= GIVEN DATA =

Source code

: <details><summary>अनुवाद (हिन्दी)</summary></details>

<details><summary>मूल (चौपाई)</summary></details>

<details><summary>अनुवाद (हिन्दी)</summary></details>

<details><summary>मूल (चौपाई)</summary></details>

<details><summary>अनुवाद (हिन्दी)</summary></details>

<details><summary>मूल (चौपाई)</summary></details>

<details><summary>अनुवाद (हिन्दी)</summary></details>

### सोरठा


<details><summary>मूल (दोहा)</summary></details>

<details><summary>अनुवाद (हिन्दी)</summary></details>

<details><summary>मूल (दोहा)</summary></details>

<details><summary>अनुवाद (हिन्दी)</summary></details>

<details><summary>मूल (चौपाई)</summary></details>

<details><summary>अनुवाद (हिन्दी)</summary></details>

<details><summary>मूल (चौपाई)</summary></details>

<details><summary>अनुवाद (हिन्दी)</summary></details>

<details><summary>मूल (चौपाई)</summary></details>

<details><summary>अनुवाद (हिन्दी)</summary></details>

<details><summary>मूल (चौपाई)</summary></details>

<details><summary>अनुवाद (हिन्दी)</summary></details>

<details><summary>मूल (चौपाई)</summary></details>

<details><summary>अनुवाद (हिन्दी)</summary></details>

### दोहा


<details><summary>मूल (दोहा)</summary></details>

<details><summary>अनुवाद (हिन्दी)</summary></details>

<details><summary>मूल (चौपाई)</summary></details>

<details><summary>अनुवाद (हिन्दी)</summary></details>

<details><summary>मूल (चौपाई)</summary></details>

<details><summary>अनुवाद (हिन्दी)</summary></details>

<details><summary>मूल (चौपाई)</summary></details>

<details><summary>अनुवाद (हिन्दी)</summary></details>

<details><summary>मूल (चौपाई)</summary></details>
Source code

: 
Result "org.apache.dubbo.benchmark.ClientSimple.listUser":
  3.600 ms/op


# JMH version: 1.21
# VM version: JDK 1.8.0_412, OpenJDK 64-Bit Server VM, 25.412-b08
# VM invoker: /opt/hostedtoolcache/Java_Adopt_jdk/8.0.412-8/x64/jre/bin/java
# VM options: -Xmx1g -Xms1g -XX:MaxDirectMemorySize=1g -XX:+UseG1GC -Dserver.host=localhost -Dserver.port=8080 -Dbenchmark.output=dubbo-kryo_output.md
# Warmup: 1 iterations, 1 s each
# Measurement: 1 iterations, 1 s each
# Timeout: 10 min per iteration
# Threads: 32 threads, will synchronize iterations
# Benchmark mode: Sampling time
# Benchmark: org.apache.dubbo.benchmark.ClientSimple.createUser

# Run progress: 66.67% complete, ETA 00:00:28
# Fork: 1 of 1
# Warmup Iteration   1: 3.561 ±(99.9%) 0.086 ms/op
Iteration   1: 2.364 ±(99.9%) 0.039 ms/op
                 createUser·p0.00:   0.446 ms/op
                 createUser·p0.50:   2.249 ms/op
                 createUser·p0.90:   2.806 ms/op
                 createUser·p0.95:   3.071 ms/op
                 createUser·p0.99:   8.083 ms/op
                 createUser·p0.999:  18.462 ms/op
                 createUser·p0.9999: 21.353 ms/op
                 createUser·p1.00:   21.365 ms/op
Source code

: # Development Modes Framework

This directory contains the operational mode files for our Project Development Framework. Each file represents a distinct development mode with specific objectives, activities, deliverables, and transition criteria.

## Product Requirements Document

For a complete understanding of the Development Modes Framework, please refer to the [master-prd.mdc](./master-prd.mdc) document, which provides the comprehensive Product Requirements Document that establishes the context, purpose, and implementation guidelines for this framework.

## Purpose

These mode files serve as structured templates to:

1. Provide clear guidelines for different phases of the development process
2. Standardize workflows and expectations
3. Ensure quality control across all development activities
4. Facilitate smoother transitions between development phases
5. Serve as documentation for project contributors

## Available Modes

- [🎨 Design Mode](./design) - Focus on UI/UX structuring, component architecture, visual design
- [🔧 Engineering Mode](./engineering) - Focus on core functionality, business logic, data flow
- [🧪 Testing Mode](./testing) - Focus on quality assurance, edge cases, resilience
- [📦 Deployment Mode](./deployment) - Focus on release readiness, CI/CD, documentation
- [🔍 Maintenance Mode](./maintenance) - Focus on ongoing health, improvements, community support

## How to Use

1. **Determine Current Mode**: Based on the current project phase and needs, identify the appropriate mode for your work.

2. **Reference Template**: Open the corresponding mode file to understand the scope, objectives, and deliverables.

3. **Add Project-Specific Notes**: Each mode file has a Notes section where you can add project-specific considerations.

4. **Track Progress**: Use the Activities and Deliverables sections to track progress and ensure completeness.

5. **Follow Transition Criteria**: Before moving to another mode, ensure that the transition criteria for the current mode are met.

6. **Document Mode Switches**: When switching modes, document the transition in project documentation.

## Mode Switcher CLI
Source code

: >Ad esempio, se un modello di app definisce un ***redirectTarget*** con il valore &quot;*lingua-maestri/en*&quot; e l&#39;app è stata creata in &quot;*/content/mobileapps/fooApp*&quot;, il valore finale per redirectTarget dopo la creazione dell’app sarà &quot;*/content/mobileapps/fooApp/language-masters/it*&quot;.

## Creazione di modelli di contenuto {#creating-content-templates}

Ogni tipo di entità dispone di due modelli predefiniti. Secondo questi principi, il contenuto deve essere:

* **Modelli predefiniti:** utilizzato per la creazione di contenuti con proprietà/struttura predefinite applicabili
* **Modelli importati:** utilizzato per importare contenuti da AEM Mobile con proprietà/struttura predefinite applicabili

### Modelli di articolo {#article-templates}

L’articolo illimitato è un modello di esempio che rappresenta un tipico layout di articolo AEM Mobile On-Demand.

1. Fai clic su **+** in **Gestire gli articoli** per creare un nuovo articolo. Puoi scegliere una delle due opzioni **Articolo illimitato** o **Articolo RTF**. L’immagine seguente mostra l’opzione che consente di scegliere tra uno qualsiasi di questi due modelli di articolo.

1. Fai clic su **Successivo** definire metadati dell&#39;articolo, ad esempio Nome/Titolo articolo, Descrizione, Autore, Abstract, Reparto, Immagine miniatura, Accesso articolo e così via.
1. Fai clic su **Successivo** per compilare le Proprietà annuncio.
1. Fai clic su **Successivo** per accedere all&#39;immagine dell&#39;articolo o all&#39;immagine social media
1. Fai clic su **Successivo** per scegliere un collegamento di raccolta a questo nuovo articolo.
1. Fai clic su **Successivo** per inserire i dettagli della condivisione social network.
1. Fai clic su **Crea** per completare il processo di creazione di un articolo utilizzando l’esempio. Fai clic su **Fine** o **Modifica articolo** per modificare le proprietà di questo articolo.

= WHAT YOU SHOULD DO =
Repeat everything from the line containing "5. **Follow Transition" down to the line containing "## Creazione di", exactly as it appears in the rows above.

= ANSWER TO THIS EXERCISE =
5. **Follow Transition Criteria**: Before moving to another mode, ensure that the transition criteria for the current mode are met.

6. **Document Mode Switches**: When switching modes, document the transition in project documentation.

## Mode Switcher CLI
Source code

: >Ad esempio, se un modello di app definisce un ***redirectTarget*** con il valore &quot;*lingua-maestri/en*&quot; e l&#39;app è stata creata in &quot;*/content/mobileapps/fooApp*&quot;, il valore finale per redirectTarget dopo la creazione dell’app sarà &quot;*/content/mobileapps/fooApp/language-masters/it*&quot;.

## Creazione di modelli di contenuto {#creating-content-templates}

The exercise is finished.